Really though, would you expect anything less on such a highly anticipated release? It’s quite clear that Disney and Pixar have poured everything into making this release technically top notch.

There are also a myriad of foreign language dubbing and subtitles available. 

Special Features

There is an assortment of features exclusive to the Blu Ray release. These include an “Aquarium”, which is basically the menu screen with everything removed, and seems kind of superfluous, and a roundtable discussion with Director Andrew Stanton and other people who worked on the film, which is informative and entertaining but a little too short – I personally could have listened to them reminisce for hours.

Also included is an interesting curio from Pixar’s days as a fledgling animation studio, the 1989 short ‘Knick Knack’, which serves to illustrate that the company’s unique sense of humour and technical nous was just as evident in their work even before they hit it big with ‘Toy Story’. Rounding out the special features are an alternate opening presented in storyboard form, a short featurette on the difficulty of using flashback scenes effectively without disrupting the narrative flow and an in depth look at the work involved in modifying the Submarine Voyage ride to incorporate aspects from the film.

According to promotional box art, there is to be a CineExplore commentary included, but this wasn’t present on the disc.

List of features:

‘Knick Knack’ Theatrical Short (3:37)

 HD Aquarium

Finding Nemo – A filmmakers Roundtable (17:37)
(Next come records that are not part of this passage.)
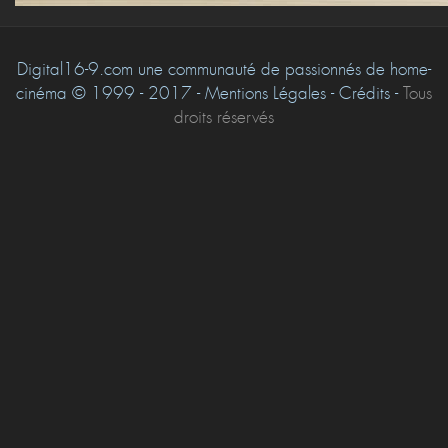
Digital16-9.com une communauté de passionnés de home-
cinéma © 1999 - 2017 - Mentions Légales - Crédits -
Tous
droits réservés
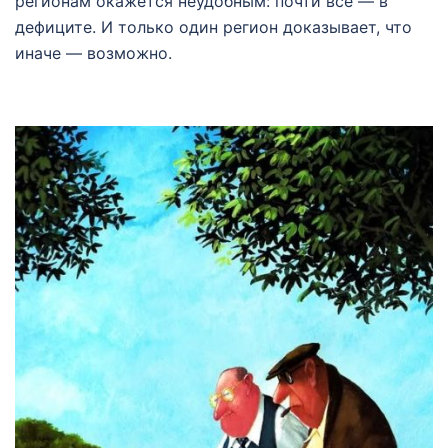
регионам окажется неудобным: почти все — в
дефиците. И только один регион доказывает, что
иначе — возможно.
Reinventing the Submarine Voyage (15:05)

Deleted Scene: Alternate Opening (3:04)

A Lesson in Flashbacks (8.00)

Final Thoughts

An undisputed classic of the genre, ‘Finding Nemo’ is still a shining beacon of children’s entertainment; age has weathered this film nary an inch. Although not my favourite of the Pixar canon (This honour goes to the impeccable ‘Toy Story’ trilogy) ‘Finding Nemo’ is a compelling tale that transports the viewer to a world where you cannot help but sit back and watch everything with the wide eyed wonder of a child.
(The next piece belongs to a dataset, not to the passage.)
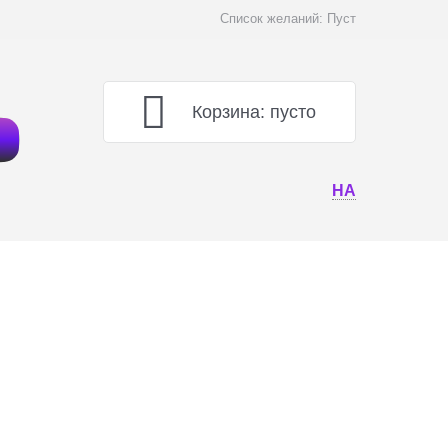
Список желаний:
Пуст
Корзина:
пусто
НА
In a little under a decade, the film has positioned itself as the barometer against which every other modern animated film is measured and remains a rare example of that timeless magical quality that seems to be lost amongst a myriad of lacklustre releases. Highly recommended, even if you have to use the excuse of “I’m just buying it for the kids” so you can justify adding it to your collection.